- What to produce -
Would you please repeat exactly the lines from the one containing "service a la" to the end of the records, both included, and leave out the rest?

- Listed entries -
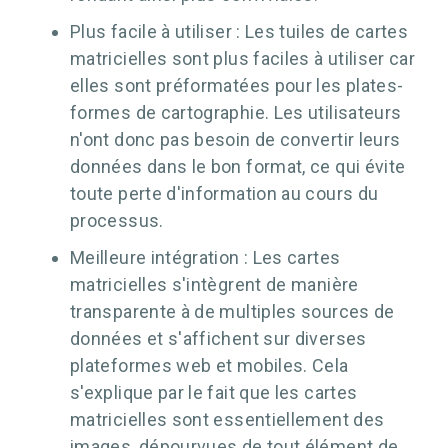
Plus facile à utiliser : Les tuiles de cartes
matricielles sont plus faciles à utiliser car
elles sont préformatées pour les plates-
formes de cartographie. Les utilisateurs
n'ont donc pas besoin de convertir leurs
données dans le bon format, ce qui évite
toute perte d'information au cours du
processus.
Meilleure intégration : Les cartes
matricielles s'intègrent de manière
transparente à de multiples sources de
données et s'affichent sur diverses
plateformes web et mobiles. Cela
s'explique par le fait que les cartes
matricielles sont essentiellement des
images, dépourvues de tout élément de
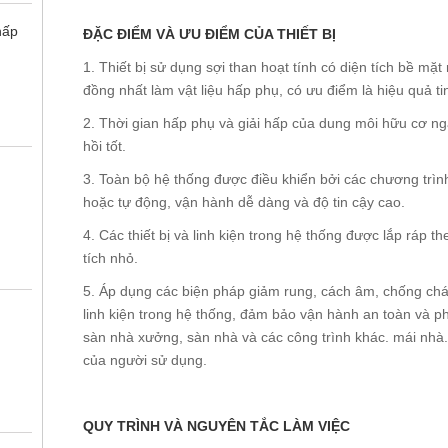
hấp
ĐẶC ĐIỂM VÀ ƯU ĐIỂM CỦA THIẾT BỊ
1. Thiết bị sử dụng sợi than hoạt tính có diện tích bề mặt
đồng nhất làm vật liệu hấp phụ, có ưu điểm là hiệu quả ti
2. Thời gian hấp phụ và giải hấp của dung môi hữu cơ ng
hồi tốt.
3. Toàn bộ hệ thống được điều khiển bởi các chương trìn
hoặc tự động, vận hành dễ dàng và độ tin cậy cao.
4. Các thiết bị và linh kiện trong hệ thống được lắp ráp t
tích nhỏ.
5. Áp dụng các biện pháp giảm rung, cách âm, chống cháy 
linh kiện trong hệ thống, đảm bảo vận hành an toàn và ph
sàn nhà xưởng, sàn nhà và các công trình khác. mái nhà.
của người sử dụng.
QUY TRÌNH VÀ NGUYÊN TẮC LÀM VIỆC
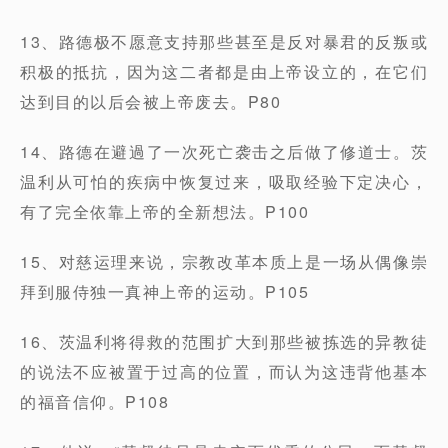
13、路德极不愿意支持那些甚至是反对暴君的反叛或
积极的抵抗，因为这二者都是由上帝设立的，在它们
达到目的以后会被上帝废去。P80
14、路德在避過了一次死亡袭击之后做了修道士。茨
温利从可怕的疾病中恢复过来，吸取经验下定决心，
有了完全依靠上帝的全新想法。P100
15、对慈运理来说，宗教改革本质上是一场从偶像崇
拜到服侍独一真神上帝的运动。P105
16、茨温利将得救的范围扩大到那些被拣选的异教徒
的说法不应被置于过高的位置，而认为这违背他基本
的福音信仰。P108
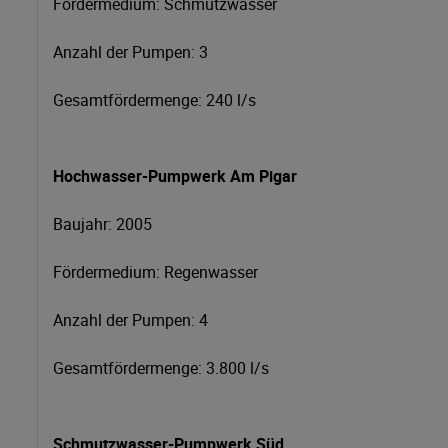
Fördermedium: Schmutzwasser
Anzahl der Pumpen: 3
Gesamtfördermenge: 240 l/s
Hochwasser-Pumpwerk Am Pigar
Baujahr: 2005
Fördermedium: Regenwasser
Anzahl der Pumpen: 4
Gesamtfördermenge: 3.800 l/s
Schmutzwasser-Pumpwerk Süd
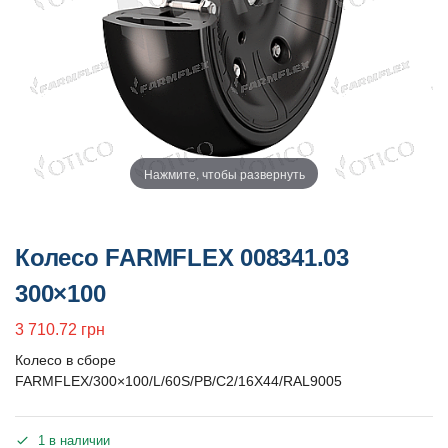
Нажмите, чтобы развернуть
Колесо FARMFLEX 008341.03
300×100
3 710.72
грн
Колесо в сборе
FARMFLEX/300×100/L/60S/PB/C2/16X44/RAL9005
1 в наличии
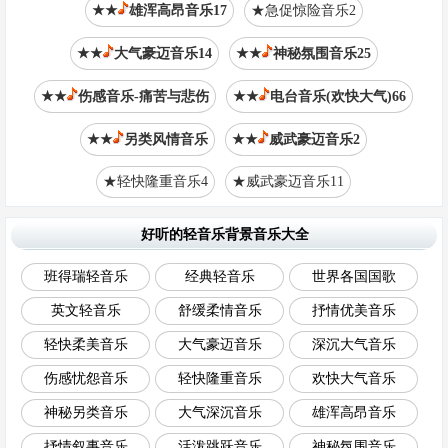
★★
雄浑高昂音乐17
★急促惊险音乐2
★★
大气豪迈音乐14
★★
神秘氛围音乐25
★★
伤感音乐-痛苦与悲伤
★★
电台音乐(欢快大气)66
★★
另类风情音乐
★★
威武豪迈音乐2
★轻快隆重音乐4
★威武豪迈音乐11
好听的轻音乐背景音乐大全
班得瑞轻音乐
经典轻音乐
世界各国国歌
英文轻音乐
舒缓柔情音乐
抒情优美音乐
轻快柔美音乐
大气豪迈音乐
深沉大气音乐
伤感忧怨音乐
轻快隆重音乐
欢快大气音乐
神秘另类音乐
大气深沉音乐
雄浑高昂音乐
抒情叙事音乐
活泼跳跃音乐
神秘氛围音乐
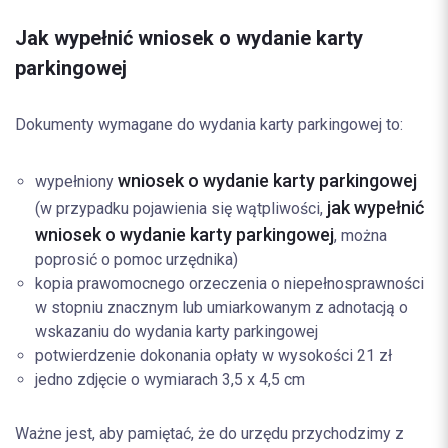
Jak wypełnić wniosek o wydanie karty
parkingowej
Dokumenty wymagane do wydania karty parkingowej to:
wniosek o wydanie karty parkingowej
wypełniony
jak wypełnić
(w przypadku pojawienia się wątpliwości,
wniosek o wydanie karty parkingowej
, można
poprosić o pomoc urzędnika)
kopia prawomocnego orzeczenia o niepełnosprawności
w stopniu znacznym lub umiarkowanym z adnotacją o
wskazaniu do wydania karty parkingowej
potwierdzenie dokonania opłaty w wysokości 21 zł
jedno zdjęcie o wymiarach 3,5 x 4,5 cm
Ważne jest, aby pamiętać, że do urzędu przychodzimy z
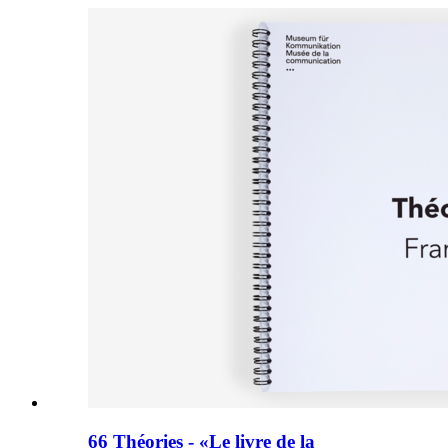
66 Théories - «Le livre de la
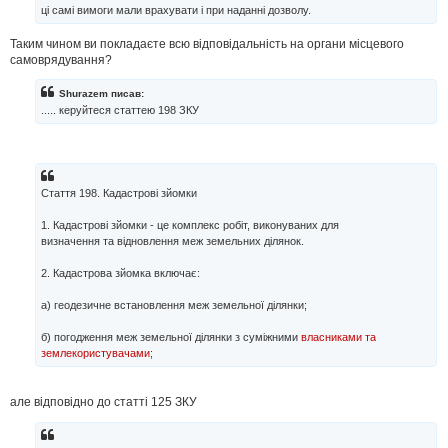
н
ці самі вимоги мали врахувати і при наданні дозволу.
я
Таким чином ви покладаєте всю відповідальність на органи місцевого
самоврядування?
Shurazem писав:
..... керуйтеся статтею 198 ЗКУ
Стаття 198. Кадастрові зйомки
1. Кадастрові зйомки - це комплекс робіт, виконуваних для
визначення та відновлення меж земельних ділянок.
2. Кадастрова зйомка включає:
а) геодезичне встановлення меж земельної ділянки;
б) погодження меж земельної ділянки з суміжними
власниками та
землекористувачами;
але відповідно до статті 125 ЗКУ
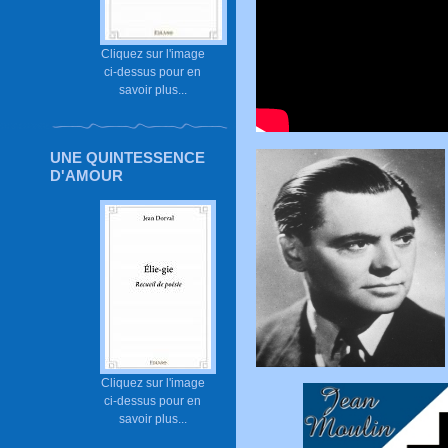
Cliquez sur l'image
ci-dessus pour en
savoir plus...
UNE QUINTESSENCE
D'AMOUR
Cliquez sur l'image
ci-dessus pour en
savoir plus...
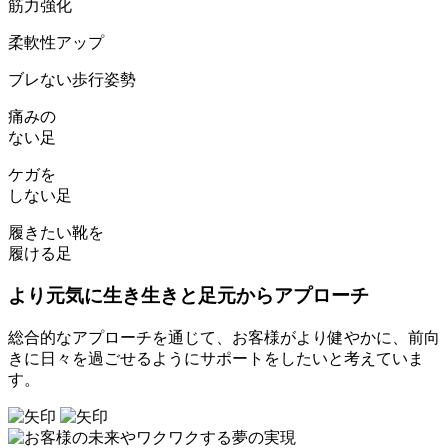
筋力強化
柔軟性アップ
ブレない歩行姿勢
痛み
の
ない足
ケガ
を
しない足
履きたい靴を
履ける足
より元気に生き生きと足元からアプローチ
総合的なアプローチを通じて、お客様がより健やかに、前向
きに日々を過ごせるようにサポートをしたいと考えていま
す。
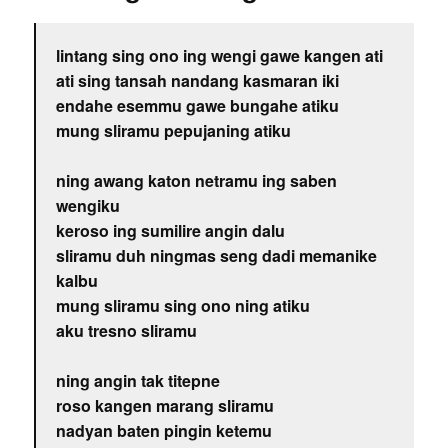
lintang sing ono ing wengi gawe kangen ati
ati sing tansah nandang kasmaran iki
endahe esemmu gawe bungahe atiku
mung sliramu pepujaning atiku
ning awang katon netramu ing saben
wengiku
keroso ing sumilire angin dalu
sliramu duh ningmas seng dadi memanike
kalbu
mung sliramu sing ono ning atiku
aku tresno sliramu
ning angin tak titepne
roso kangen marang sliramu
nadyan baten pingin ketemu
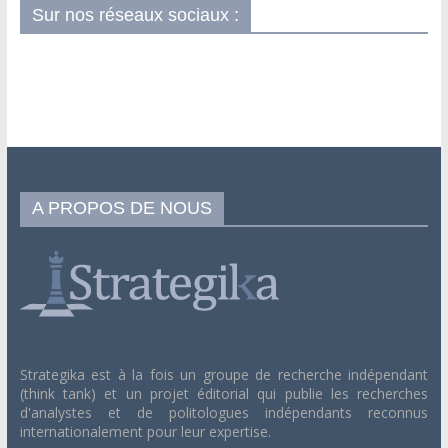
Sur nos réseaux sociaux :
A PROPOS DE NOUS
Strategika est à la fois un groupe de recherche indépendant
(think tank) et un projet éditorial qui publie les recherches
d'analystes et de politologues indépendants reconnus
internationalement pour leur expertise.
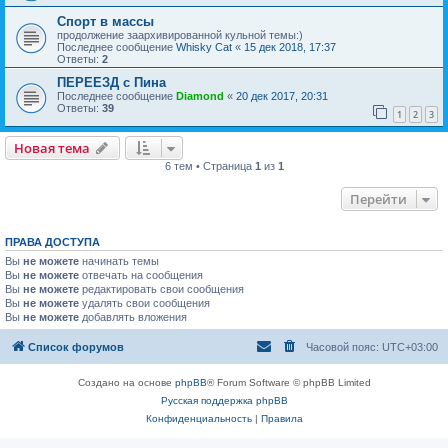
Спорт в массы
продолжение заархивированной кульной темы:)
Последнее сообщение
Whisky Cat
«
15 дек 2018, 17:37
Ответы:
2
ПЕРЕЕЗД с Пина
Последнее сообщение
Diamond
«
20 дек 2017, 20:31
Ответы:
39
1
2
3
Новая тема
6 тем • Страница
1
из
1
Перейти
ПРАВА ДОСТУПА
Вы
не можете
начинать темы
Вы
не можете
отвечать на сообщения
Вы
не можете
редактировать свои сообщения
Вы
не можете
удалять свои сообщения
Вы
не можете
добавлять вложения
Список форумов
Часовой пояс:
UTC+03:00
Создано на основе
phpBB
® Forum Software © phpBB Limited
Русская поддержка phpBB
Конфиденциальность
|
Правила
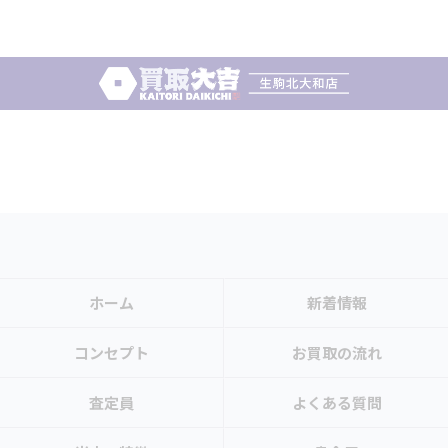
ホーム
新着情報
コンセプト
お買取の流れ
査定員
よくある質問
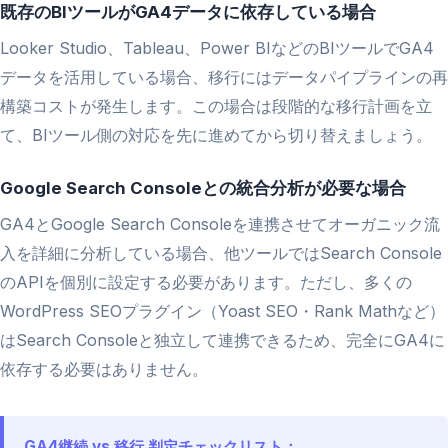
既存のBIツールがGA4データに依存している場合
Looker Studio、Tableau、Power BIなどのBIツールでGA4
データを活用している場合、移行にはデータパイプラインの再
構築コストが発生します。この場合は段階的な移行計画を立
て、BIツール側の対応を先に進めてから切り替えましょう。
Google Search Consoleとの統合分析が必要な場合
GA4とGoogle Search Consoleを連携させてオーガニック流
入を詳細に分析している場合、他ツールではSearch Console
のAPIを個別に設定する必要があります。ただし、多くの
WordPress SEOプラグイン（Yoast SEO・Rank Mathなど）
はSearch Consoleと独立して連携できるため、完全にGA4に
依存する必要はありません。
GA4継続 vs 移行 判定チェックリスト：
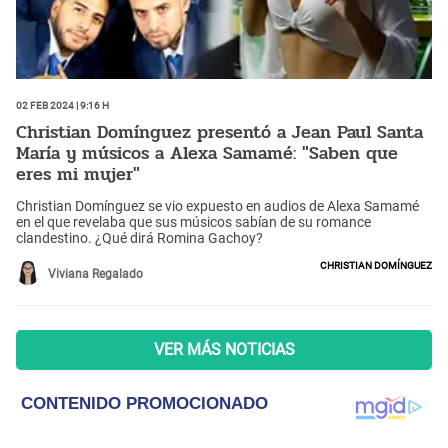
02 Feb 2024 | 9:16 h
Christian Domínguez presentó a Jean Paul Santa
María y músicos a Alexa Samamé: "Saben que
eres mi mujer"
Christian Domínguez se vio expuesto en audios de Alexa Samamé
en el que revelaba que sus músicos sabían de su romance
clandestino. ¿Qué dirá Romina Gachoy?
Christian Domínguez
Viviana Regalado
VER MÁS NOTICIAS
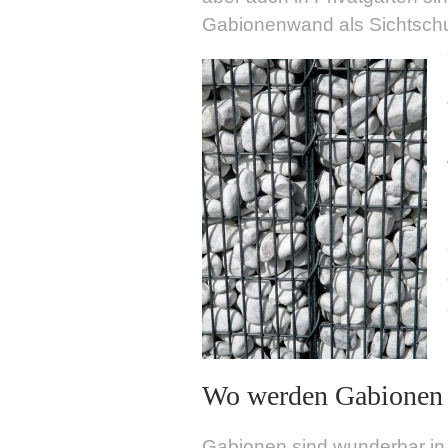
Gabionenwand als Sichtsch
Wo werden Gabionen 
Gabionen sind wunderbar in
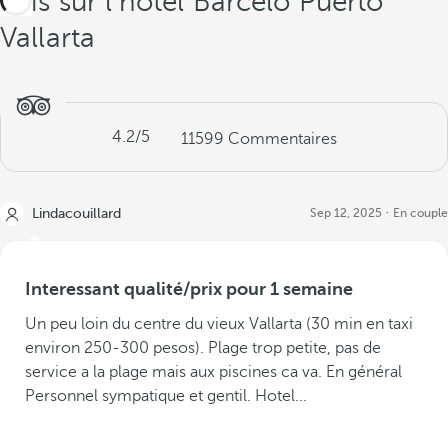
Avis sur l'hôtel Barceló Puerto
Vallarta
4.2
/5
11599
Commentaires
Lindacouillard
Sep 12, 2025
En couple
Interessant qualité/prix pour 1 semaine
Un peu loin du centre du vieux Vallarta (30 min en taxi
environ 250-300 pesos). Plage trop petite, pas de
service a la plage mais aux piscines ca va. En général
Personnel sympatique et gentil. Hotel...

- Written solution -
service a la plage mais aux piscines ca va. En général
Personnel sympatique et gentil. Hotel...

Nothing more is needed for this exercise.